START TEXT

‘We pay a heavy price in the field’: Pierre Zakrzewski wrote in 2004

‘I’ve many friends and colleagues who have died so the world can be better informed,’ Irish journalist wrote

Writing in St Conleth's College 2004 yearbook, Pierre Zakrzewski said with the death of Irish cameraman Simon Cumbers, who was killed in Saudi Arabia earlier that year, "we pay a heavy price in the field".

“I’ve many friends and colleagues who have died so that the world can be better informed,” the Irishman wrote.

While working as a Fox News cameraman in Ukraine on Monday, Mr Zakrzewski was killed by Russian shelling.

The photographer (55) died alongside Ukrainian journalist and producer, Oleksandra Kuvshynova, after the vehicle they were travelling in with reporter Benjamin Hall was struck by incoming fire, according to the US broadcaster.


Mr Zakrzewski attended St Conleth's College in Ballsbridge in Dublin and was part of the class of 1984. Twenty years after he had left, Mr Zakrzewski wrote in the school's yearbook that he had been working as a freelance cameraman for many years, mainly in foreign news.

END TEXT

WORK INSTRUCTION A:
Answer these from the Zakrzewski article:
(i) Who was killed in Saudi Arabia earlier in 2004?
(ii) How old was Pierre Zakrzewski when he died?
(iii) Which class at St Conleth's College was he part of?
WORK INSTRUCTION B: Copy the Zakrzewski article from "Mr Zakrzewski attended" up to and including "in foreign news.".
WORK INSTRUCTION C: How would the Zakrzewski article go on after its final sentence? Continue it.

START INFORMATION

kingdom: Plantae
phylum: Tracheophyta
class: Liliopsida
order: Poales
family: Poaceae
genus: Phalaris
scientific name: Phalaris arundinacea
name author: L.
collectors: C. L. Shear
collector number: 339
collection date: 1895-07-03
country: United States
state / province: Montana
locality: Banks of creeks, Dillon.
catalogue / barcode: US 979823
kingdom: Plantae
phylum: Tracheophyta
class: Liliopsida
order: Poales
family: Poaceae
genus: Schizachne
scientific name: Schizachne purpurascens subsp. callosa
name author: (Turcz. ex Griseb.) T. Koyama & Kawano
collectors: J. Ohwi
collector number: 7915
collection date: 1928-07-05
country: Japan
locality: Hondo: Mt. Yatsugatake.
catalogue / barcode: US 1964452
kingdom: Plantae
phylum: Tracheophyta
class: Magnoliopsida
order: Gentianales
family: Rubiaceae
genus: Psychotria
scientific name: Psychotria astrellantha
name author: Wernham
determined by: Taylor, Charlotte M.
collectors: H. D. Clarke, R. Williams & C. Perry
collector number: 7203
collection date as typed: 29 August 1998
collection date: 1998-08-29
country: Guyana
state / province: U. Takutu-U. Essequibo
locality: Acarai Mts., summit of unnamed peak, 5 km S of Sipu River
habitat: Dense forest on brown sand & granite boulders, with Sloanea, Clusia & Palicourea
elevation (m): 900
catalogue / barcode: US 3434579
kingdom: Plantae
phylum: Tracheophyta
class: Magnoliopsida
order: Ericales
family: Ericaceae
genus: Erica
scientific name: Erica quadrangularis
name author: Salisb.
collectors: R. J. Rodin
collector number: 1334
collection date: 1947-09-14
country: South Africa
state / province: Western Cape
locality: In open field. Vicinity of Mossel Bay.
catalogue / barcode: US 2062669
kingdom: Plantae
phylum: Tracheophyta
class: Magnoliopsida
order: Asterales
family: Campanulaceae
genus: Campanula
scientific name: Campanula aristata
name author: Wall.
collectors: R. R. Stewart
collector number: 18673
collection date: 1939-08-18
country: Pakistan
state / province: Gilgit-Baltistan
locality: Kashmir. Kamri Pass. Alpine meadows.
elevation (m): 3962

END INFORMATION

ANSWER SECTION A:
(i) Irish cameraman Simon Cumbers
(ii) 55
(iii) The class of 1984

ANSWER SECTION B:
Mr Zakrzewski attended St Conleth's College in Ballsbridge in Dublin and was part of the class of 1984. Twenty years after he had left, Mr Zakrzewski wrote in the school's yearbook that he had been working as a freelance cameraman for many years, mainly in foreign news.

ANSWER SECTION C:
He said he had covered conflicts in Asia, the Middle East and Africa and it was a job that suited his personality - "travel, adventure, foreign news and seeing humanity at work".

“My job as a cameraman is simply to inform the general public so that they can put pressure on politicians to implement change in these wonderful countries,” he said.

“It’s difficult to explain the attraction to this way of life, but when you experience the emotional roller coaster of war, both positive and negative, as a cameraman I feel I have a duty to tell their story.

Mr Zakrzewski wrote that for those who thought working as a cameraman was “all about glamour” and one big, long extended holiday, “well you’re in for a shock when you arrive at your destination”.

“It’s long days and nights; no 35-hour week in this business. 400 kilos of equipment has to be carried everywhere and keeping track of all the cases is the hardest part,” he said.

“You lose one case and the whole transmission process stops. Every checkpoint has to be negotiated. I always carry lots of cigarettes, as this is the unofficial check point currency.”

Mr Zakrzewski said though the job could be exhausting, “there is nothing more rewarding than experiencing the smiles, hospitality and camaraderie of these people”.

“When you think you have seen the worst excesses of man’s inhumanity to man you realise the strength of the human spirit,” he said.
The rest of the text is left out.